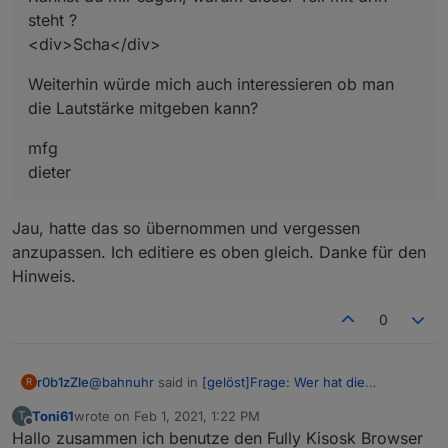
steht ?
<div>Scha</div>
Weiterhin würde mich auch interessieren ob man
die Lautstärke mitgeben kann?
mfg
dieter
Jau, hatte das so übernommen und vergessen
anzupassen. Ich editiere es oben gleich. Danke für den
Hinweis.
0
@
bahnuhr
said in
[gelöst]Frage: Wer hat die
r0b1zZle
R
"Tagesschau in 100s" eingebunden?
:
Toni61
wrote on
Feb 1, 2021, 1:22 PM
T
last edited by
Offline
Hallo zusammen ich benutze den Fully Kisosk Browser
@
eric
sagte in
[gelöst]Frage: Wer hat die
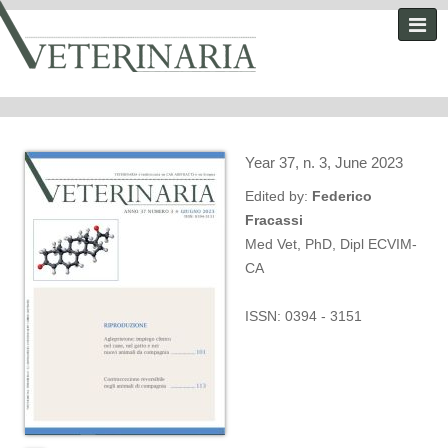
Year 37, n. 3, June 2023
Edited by:
Federico
Fracassi
Med Vet, PhD, Dipl ECVIM-
CA
ISSN: 0394 - 3151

========

**Assignment:** Copy each of the entries above precisely, and drop whatever pictures they hold.

**Written answer:**
steht ?
<div>Scha</div>
Weiterhin würde mich auch interessieren ob man
die Lautstärke mitgeben kann?
mfg
dieter
Jau, hatte das so übernommen und vergessen
anzupassen. Ich editiere es oben gleich. Danke für den
Hinweis.
0
@
bahnuhr
said in
[gelöst]Frage: Wer hat die
r0b1zZle
R
"Tagesschau in 100s" eingebunden?
:
Toni61
wrote on
Feb 1, 2021, 1:22 PM
T
last edited by
Offline
Hallo zusammen ich benutze den Fully Kisosk Browser
@
eric
sagte in
[gelöst]Frage: Wer hat die
Year 37, n. 3, June 2023
Edited by:
Federico
Fracassi
Med Vet, PhD, Dipl ECVIM-
CA
ISSN: 0394 - 3151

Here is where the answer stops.